From the records below, extract only the lines running from the line with "Annotated regions visible" to the line with "- portal vein: (214, 240, 300, 308)", both lines included, reproducing them exactly.
** Opening RECORDED INFORMATION block **
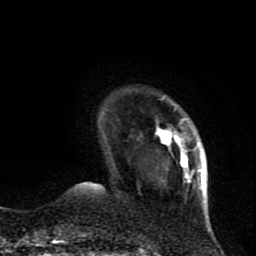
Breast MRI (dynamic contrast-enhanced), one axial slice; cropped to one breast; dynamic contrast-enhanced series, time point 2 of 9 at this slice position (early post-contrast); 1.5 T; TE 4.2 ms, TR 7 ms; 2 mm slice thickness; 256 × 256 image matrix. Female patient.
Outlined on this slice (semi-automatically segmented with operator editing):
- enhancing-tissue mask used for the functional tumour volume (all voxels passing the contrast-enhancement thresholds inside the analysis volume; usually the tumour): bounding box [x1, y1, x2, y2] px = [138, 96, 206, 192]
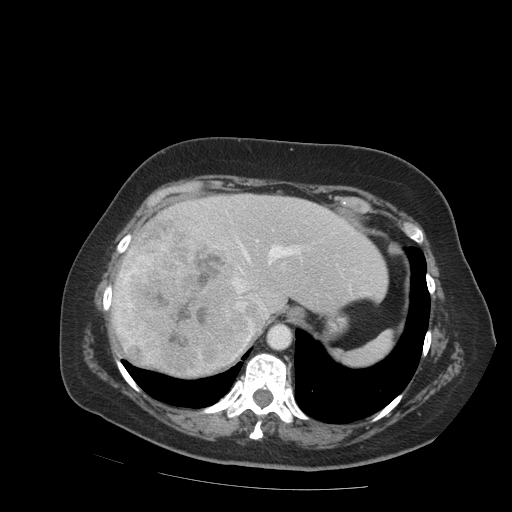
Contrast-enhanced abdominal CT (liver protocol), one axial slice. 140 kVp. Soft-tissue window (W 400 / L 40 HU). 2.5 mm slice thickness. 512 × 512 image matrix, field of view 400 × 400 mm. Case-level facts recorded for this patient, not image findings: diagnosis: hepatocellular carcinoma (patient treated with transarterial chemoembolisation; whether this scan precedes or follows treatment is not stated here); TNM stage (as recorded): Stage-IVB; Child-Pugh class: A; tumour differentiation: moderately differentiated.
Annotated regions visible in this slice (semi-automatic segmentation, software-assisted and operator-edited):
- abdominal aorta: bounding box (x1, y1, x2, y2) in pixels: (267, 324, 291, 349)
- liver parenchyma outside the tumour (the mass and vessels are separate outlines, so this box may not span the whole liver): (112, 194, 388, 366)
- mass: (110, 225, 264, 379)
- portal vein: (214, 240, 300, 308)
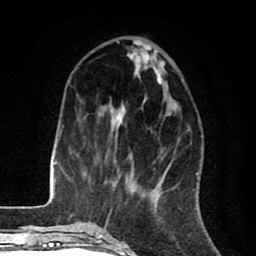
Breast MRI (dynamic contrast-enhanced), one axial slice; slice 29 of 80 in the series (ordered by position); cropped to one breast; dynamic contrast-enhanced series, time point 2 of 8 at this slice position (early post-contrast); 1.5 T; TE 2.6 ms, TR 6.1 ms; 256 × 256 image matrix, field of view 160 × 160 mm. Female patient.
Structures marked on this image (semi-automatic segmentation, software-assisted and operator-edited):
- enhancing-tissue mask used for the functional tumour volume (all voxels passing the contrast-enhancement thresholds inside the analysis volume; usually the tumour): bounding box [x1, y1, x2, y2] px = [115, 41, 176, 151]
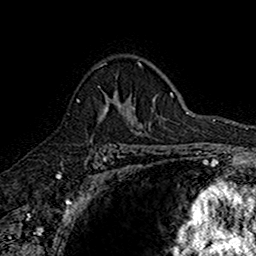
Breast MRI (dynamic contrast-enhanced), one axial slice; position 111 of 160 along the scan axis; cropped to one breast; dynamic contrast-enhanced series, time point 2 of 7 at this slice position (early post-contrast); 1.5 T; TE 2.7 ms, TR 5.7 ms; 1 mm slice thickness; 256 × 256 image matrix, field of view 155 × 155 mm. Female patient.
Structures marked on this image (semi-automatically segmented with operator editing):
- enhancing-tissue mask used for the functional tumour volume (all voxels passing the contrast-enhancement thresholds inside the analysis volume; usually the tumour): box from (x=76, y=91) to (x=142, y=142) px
** Closing RECORDED INFORMATION block **
=== RESULT OF THIS EXERCISE ===
Annotated regions visible in this slice (semi-automatic segmentation, software-assisted and operator-edited):
- abdominal aorta: bounding box (x1, y1, x2, y2) in pixels: (267, 324, 291, 349)
- liver parenchyma outside the tumour (the mass and vessels are separate outlines, so this box may not span the whole liver): (112, 194, 388, 366)
- mass: (110, 225, 264, 379)
- portal vein: (214, 240, 300, 308)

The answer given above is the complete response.